### Your task
Filter the data for lines with the word "quali", then copy every line so identified.

### Provided information
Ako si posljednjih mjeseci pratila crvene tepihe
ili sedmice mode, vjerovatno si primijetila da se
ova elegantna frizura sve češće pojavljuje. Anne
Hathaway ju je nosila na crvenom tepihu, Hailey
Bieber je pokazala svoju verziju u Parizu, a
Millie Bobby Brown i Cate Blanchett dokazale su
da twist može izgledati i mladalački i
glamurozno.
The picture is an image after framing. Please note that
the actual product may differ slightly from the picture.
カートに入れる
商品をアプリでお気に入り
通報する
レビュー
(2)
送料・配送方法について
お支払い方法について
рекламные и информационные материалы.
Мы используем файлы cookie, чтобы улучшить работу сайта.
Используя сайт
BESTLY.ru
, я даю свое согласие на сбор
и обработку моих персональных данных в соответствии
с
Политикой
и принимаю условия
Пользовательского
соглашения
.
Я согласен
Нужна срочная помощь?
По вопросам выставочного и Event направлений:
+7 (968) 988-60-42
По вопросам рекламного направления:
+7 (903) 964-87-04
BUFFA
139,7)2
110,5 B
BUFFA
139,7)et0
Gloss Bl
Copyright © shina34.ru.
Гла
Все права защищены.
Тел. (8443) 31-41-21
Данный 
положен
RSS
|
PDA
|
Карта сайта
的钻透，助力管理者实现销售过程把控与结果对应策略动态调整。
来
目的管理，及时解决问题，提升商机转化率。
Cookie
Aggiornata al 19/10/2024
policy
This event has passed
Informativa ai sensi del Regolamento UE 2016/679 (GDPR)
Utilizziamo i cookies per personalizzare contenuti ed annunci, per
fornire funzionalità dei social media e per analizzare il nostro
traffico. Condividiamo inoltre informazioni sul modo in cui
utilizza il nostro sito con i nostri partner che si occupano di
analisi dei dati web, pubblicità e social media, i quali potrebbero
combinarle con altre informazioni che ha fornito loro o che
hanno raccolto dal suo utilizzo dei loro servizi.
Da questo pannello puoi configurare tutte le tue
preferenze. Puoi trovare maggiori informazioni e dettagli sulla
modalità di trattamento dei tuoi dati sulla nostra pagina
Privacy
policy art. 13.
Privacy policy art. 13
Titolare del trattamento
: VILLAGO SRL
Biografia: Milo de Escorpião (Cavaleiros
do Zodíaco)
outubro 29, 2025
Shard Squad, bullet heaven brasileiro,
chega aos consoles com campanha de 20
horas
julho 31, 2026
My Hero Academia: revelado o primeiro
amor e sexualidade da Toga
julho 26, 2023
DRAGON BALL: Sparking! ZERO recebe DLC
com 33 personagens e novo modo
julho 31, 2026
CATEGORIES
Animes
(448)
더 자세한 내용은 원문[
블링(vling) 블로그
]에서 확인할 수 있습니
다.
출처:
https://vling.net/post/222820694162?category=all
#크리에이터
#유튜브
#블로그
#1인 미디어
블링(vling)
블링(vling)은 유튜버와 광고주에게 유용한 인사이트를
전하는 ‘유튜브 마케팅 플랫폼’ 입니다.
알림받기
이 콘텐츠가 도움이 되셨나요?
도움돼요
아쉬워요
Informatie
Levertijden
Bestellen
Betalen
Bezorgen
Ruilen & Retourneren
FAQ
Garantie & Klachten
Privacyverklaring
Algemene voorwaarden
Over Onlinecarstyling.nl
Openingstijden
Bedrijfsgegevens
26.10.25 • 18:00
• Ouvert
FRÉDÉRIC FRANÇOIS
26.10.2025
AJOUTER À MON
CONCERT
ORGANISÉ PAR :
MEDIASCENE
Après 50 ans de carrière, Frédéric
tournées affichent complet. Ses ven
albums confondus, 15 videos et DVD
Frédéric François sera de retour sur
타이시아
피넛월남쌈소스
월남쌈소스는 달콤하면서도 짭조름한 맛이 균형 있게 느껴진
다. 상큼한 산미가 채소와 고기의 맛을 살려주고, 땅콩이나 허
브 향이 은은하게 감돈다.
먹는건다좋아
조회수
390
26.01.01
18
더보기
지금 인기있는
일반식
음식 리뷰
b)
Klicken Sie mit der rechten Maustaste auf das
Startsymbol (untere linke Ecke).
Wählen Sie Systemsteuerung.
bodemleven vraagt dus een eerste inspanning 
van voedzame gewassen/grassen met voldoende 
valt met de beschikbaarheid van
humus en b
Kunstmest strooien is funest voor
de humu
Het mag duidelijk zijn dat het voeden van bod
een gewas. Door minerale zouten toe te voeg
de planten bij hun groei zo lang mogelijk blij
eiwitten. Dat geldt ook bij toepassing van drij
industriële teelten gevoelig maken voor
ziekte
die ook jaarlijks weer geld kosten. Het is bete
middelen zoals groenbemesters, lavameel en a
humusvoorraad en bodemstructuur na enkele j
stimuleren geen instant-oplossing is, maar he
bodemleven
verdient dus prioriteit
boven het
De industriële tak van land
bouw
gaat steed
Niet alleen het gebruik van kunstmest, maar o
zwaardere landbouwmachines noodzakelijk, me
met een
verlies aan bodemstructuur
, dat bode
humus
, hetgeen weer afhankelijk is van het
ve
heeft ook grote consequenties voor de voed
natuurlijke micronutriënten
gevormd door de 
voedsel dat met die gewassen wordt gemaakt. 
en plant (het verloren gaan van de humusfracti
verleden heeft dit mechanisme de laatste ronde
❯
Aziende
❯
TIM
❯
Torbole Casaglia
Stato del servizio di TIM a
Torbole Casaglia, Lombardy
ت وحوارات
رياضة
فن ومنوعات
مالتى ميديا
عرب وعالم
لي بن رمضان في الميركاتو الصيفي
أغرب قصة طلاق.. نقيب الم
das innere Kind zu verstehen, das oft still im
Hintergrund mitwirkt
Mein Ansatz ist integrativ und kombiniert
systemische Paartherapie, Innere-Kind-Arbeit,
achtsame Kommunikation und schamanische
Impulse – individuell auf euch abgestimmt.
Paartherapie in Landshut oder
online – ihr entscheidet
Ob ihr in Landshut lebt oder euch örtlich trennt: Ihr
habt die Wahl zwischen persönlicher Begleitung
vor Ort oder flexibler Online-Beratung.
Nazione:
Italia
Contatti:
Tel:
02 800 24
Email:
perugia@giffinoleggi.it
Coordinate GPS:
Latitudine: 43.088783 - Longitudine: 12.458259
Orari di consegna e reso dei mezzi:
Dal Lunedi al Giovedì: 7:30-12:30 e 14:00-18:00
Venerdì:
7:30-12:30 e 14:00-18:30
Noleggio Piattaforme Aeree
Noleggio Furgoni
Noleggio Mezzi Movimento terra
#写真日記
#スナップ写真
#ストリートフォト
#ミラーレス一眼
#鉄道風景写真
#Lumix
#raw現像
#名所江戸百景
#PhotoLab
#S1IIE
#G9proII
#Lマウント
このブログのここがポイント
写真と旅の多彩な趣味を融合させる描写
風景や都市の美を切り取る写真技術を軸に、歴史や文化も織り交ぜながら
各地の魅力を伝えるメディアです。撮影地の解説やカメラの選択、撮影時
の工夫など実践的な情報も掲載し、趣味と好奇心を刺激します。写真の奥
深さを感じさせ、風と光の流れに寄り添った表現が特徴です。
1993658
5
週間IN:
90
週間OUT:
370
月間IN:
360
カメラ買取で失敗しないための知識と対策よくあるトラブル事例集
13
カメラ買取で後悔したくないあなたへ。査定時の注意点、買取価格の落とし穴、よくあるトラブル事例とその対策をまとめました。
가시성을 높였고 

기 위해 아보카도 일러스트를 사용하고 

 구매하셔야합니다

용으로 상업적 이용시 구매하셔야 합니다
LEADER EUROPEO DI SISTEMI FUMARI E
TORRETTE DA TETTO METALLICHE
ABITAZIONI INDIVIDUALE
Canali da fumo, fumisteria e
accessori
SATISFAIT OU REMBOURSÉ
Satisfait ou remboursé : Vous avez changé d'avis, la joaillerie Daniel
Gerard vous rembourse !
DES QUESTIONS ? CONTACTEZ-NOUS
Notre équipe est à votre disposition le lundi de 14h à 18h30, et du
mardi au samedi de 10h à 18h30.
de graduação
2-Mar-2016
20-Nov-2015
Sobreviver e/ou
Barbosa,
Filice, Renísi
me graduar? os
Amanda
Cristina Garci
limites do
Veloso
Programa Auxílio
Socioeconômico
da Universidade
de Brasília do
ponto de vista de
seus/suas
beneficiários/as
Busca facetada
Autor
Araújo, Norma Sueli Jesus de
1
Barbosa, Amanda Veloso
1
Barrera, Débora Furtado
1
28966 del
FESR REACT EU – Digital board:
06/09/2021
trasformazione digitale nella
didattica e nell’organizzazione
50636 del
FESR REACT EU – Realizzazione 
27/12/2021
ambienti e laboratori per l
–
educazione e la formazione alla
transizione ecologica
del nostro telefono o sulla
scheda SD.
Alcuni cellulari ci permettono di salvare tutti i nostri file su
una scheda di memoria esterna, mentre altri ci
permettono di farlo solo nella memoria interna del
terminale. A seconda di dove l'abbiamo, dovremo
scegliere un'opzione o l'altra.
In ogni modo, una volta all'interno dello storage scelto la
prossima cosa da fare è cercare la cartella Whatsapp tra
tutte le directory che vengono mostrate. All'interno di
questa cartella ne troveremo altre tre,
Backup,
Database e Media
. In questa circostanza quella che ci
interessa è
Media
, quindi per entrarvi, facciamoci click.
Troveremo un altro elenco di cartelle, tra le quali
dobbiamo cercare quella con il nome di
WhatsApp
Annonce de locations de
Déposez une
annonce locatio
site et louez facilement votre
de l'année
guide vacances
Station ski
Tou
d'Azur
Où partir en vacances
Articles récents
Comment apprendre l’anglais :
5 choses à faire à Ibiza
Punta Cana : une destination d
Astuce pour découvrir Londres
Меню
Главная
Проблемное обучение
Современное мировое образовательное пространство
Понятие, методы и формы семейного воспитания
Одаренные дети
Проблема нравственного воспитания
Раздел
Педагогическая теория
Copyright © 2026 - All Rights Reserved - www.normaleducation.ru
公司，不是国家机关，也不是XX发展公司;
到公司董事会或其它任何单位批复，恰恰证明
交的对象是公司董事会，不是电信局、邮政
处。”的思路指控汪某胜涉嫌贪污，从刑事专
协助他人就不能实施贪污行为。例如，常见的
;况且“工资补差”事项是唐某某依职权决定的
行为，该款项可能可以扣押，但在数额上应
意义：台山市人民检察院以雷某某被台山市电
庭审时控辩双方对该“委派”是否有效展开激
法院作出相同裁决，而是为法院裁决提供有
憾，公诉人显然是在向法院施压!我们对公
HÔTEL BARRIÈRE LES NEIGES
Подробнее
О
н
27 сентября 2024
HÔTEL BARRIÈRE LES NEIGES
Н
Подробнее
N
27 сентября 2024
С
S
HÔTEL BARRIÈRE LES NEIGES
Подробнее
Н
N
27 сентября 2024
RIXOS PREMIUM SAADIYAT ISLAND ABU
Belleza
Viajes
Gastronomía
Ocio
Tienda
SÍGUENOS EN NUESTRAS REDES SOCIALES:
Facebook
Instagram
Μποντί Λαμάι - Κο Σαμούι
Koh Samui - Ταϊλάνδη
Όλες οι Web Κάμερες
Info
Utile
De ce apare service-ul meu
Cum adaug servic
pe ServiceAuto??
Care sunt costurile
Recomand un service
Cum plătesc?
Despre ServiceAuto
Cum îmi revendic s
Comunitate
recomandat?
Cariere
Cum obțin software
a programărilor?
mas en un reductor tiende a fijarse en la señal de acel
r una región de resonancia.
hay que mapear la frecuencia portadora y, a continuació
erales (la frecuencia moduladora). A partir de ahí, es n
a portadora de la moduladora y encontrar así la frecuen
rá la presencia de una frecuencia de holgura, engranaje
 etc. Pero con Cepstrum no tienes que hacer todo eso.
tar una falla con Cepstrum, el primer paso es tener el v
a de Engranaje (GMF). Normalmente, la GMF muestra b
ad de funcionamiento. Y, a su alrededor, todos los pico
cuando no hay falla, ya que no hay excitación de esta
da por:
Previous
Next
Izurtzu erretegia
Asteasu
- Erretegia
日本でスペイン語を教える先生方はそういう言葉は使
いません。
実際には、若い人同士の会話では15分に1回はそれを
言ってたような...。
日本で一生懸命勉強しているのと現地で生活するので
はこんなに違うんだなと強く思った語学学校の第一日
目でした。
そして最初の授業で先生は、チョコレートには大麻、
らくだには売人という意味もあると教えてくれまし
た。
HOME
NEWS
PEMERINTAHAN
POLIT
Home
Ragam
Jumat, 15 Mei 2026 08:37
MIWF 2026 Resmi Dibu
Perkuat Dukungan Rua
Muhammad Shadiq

### Task answer
analisi dei dati web, pubblicità e social media, i quali potrebbero
Troveremo un altro elenco di cartelle, tra le quali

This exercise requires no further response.